Als die Rosen blühten am Rosenhaus

… kam die Liebe

Leni Behrendt

Es ist einem Witwer von fünfzig Jahren gewiß nicht zu verdenken, wenn er noch einmal heiraten will. Zumal dann nicht, wenn er über ein gutes Aussehen verfügt, gesund und vital ist und mit keinen wirtschaftlichen Schwierigkeiten zu kämpfen hat.

Das alles traf auf den Besitzer einer großen Spirituosenfabrik und Weinkellerei, Egon Grodes, zu.

Und doch gab es einige Menschen, die dem Mann diese Heirat verübelten. In erster Linie war das seine Tochter Alix, was Grodes mit Groll erfüllte.

»Zum Kuckuck, ich habe es doch wirklich nicht nötig, mir von so einem Gör Vorschriften machen zu lassen!« brauste der tiefgereizte Mann auf. »Entweder läßt du von deiner aufsässigen Haltung ab, oder ich werde dir beibringen, wie man sich seinem Vater gegenüber zu benehmen hat.«

»Bitte«, kam die Antwort fast gelangweilt von den Lippen des jungen, rassigen Menschenkindes. »Da bin ich tatsächlich neugierig, wie du das anstellen wirst.«

»Alix, noch so eine schnippische Antwort – und du hast die erste Ohrfeige von Vaterhand weg!« schrie der Mann jetzt hochrot vor Zorn. »Und wenn die eine nicht hilft, dann ohrfeige ich dich so lange, bis ich dich zur Raison gebracht habe, verstanden?«

»Gewiß«, versetzte sie mit aufreizender Ruhe. »Verstanden habe ich schon, aber –«

»Kein Aber!« schnitt er ihr herrisch das Wort ab. »Du wirst dich bei dem heutigen Besuch meiner zukünftigen Frau so benehmen, wie es einem guterzogenen Mädchen zukommt.

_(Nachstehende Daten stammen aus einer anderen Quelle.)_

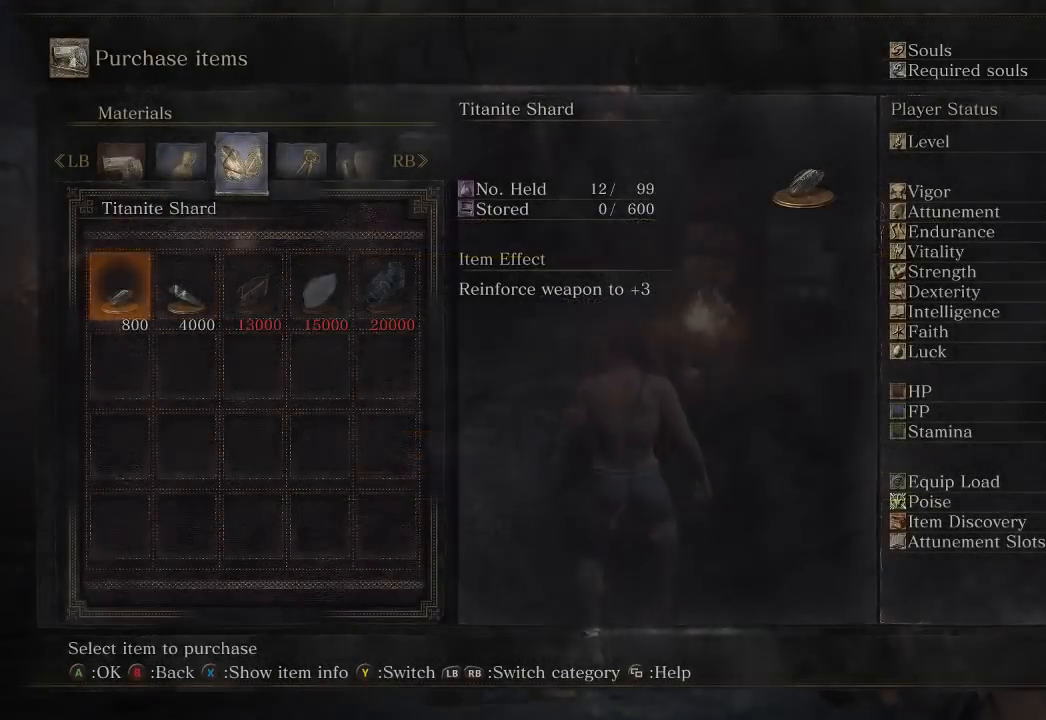
{"buttons": ["B"], "left_stick": "up", "right_stick": "center", "events": []}
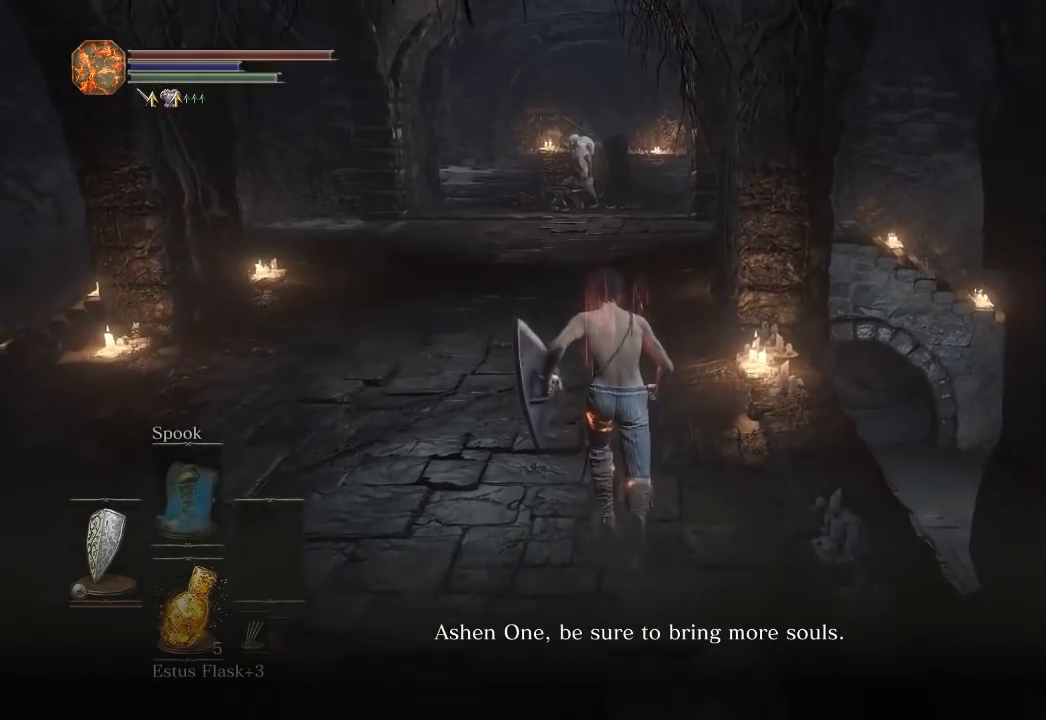
{"buttons": ["B"], "left_stick": "up", "right_stick": "center", "events": []}
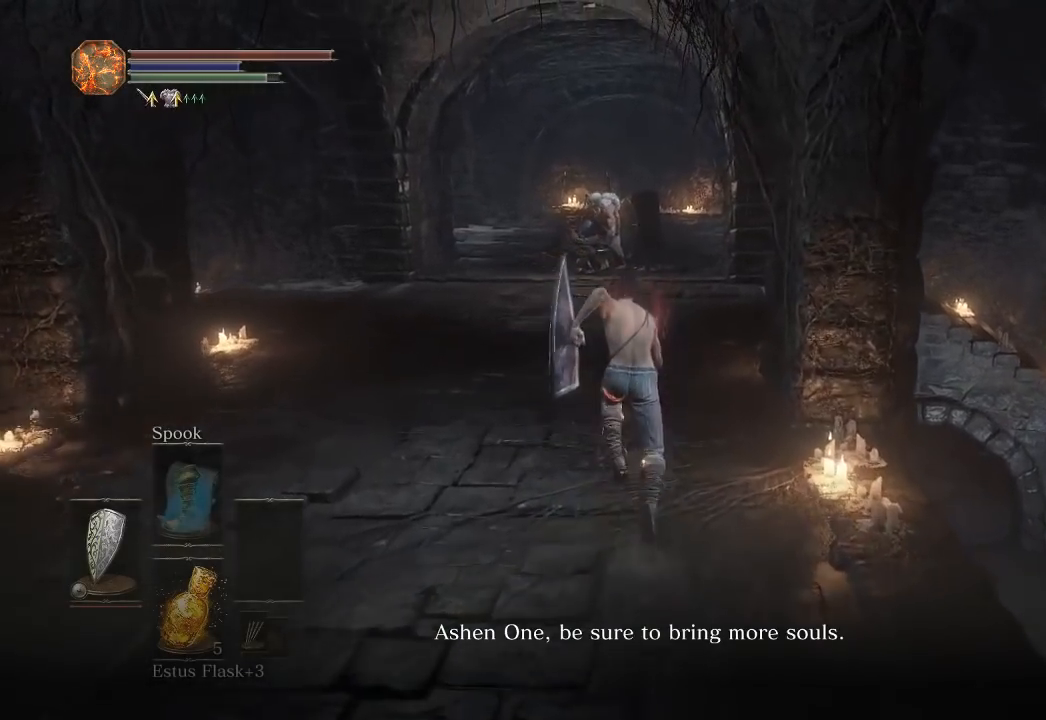
{"buttons": ["B"], "left_stick": "up", "right_stick": "center", "events": [[217, "right_stick", "down"], [333, "right_stick", "center"]]}
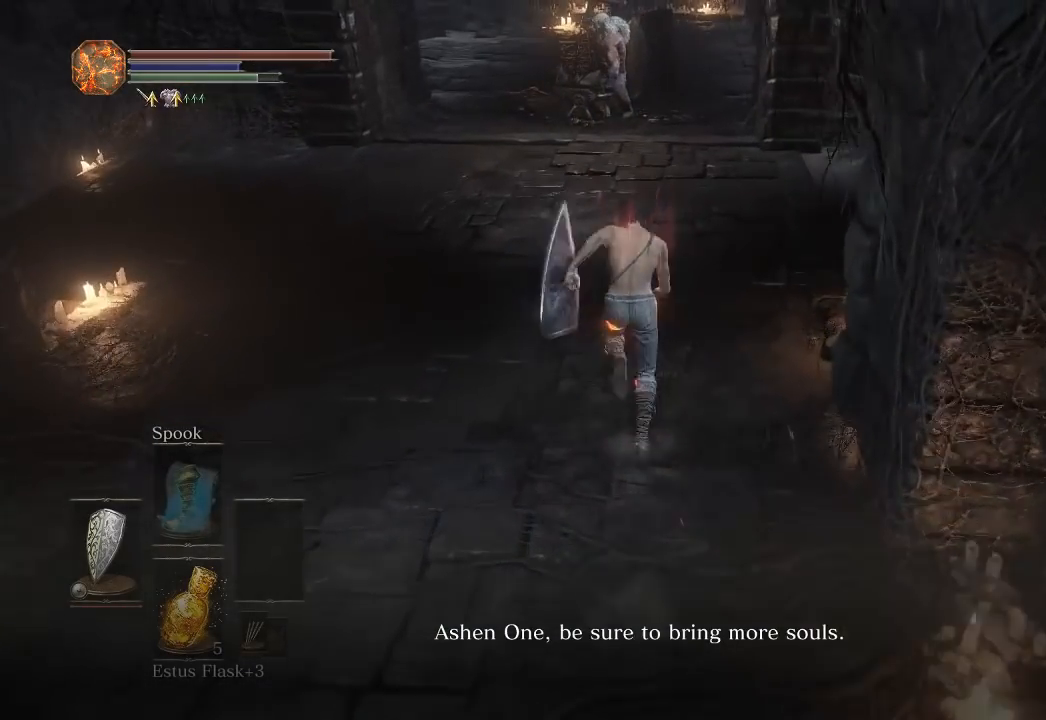
{"buttons": ["B"], "left_stick": "up", "right_stick": "center", "events": []}
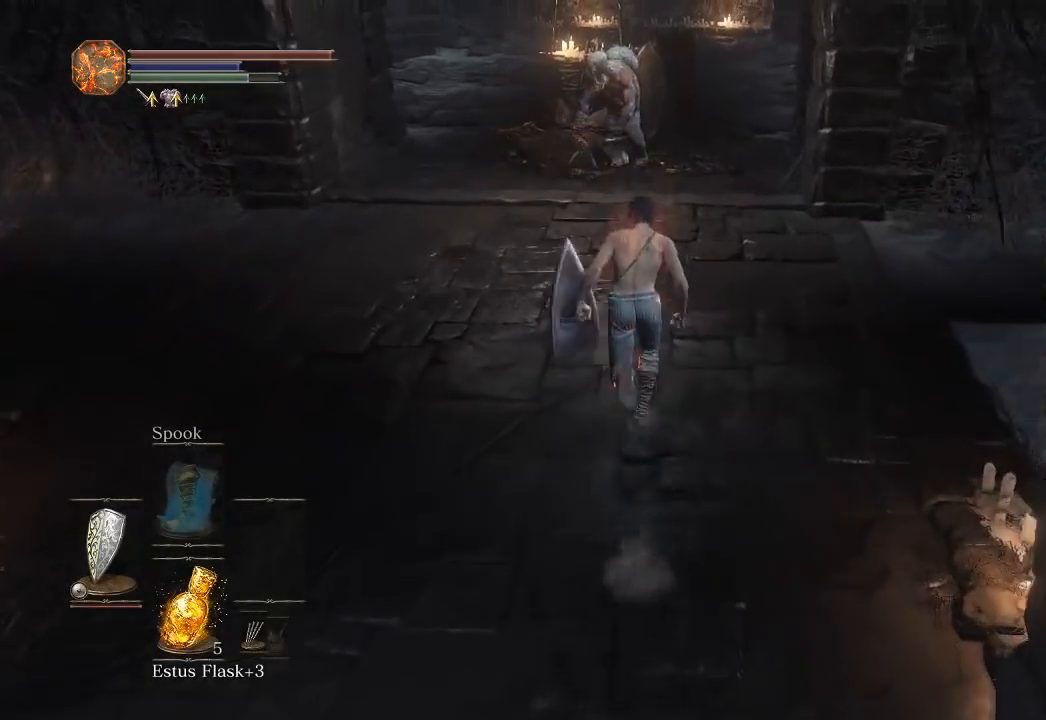
{"buttons": ["B"], "left_stick": "up", "right_stick": "center", "events": []}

Ich möchte mich nicht deiner schämen müssen.«

»Eben.« Es blitzte nun gefährlich in den blauen Mädchenaugen auf. »Um dich dieser Blamage nicht auszusetzten, werde ich – falls dieses Fräulein von Tees mein Elternhaus durch eine Tür betreten sollte – durch die andere verschwinden –«

»Was soll das heißen?« fragte Egon Grodes scharf dazwischen, und die Tochter fragte kühl dagegen:

»Ist das denn so schwer zu verstehen, Vater?«

Bei der Bezeichnung zuckte der Mann zusammen – denn er war noch nie von der Tochter so genannt worden. Immer war es der Paps für sie gewesen – und zwar ein guter, der an seinem einzigen Kind mit zärtlicher Liebe hing –

»Und wie ich verstehe, meine liebe Alix«, lachte er auf, so ein Lachen, von Grimm und Schmerz gemischt. »Wage es ja nicht, dein Vaterhaus gegen meine Einwilligung zu verlassen. Ich hole dich zurück – und wenn ich da Gewalt anwenden müßte!«

»Du scheinst zu vergessen, Vater, daß ich vor kurzem einundzwanzig Jahre und daher mündig geworden bin«, entgegnete sie achselzuckend – und der Mann hatte nun wirklich alle Beherrschung nötig, um nicht seine vorherige Drohung wahr zu machen und das Mädchen zu ohrfeigen, das wie die personifizierte Gelassenheit dasaß und ihm hartnäckig Widerstand entgegensetzte. Um sich zu beruhigen, griff er nach einer Zigarette, steckte sie in Brand und sagte mit gemachter Gleichmütigkeit:

»Also du willst Kampf, mein Kind – schön, den sollst du haben. Aber willst du mir nicht verraten, wovon du zu leben gedenkst, wenn du diese schützenden Mauern verläßt.«

»Von dem Geld, das mir meine Mutter hinterließ – und über das ich seit dem Tage meiner Volljährigkeit frei verfügen darf«, kam prompt die unerwartete Antwort. »Es ist, soviel ich weiß, mündelsicher angelegt –«

»Was hat das nun wieder zu bedeuten? Traust du mir etwa gar noch zu, daß ich mich an deinem Geld vergriffen hätte? Geh jetzt bitte, damit ich mich nicht doch noch zu etwas hinreißen lasse –«

Die Tür klappte hinter der grazilen Mädchengestalt zu – und der Mann fuhr sich in die Haare. Dann trat er an die Hausbar, goß zwei ausgewachsene Kognaks in die vor Grimm geengte Kehle und ließ sich dann wie erschöpft in den nächsten Sessel sinken.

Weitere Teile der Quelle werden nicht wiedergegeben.